▶ **REQUIRED ACTION**:
Report every line below that carries the word "down".

▶ **SUPPLIED MATERIAL**:
•••••
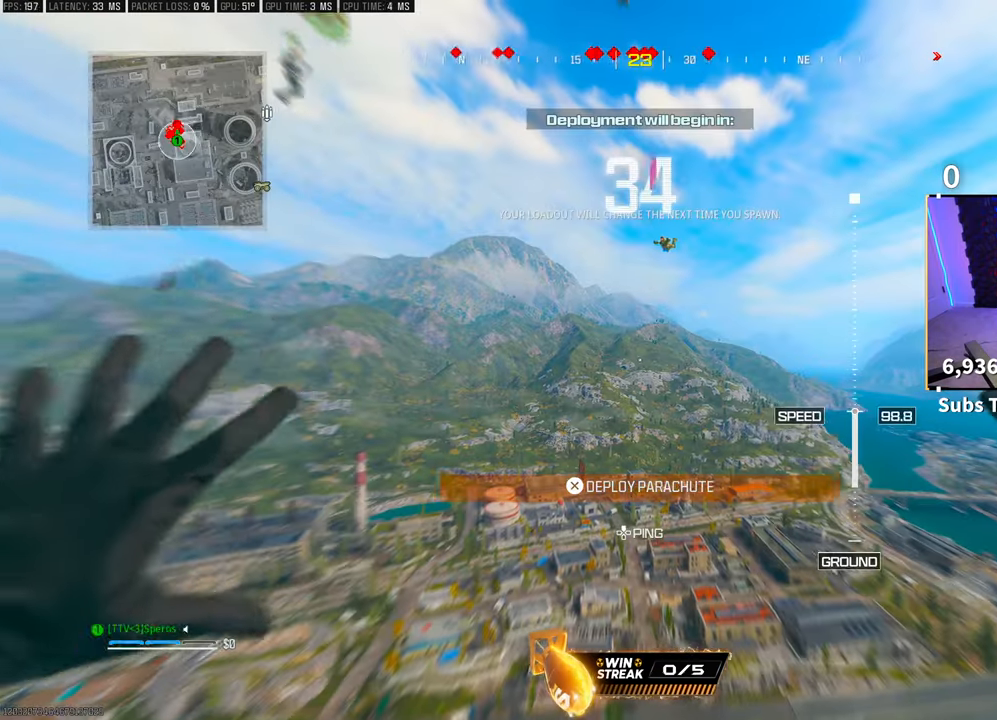
{"dt_ms": 500, "buttons": [], "left_stick": "up-right", "right_stick": "down-left", "events": [[183, "right_stick", "down-left"], [233, "left_stick", "up"], [350, "left_stick", "up-right"]]}
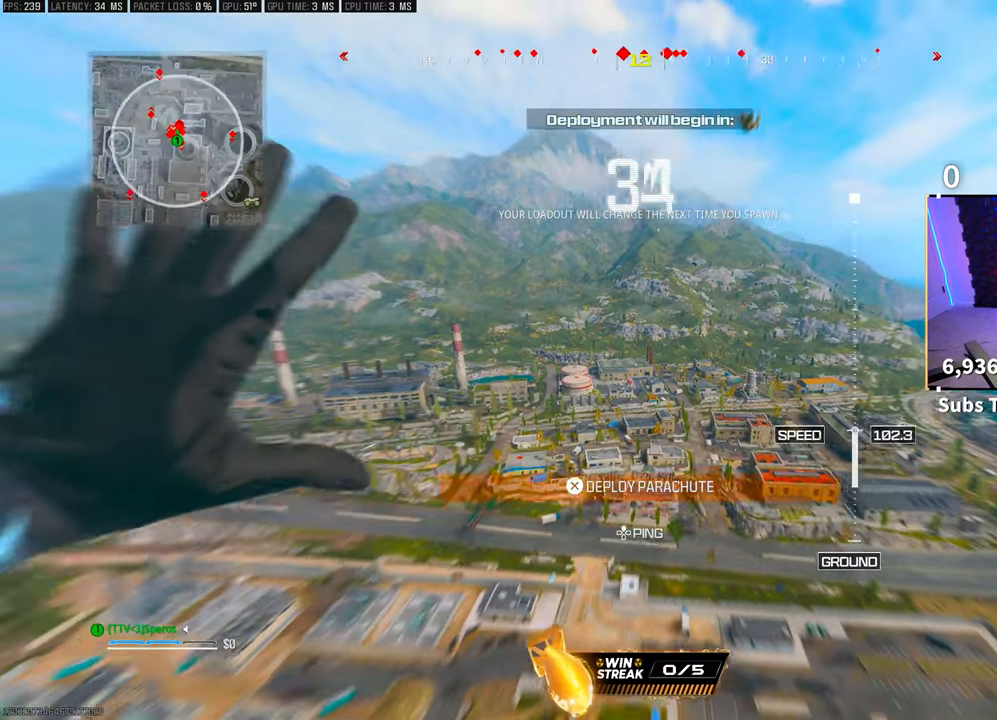
{"dt_ms": 500, "buttons": [], "left_stick": "up", "right_stick": "down-left", "events": [[400, "left_stick", "up"]]}
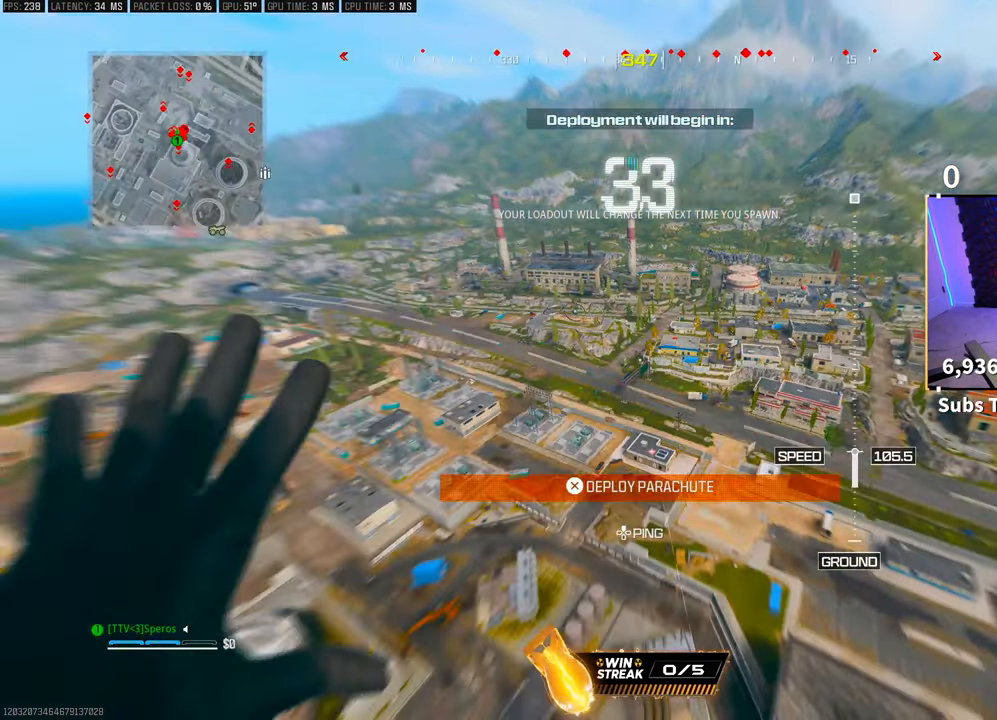
{"dt_ms": 500, "buttons": [], "left_stick": "up-left", "right_stick": "left", "events": [[150, "right_stick", "left"], [283, "left_stick", "up-left"]]}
•••••
▶ **RESULT OF THIS EXERCISE**:
{"dt_ms": 500, "buttons": [], "left_stick": "up-right", "right_stick": "down-left", "events": [[183, "right_stick", "down-left"], [233, "left_stick", "up"], [350, "left_stick", "up-right"]]}
{"dt_ms": 500, "buttons": [], "left_stick": "up", "right_stick": "down-left", "events": [[400, "left_stick", "up"]]}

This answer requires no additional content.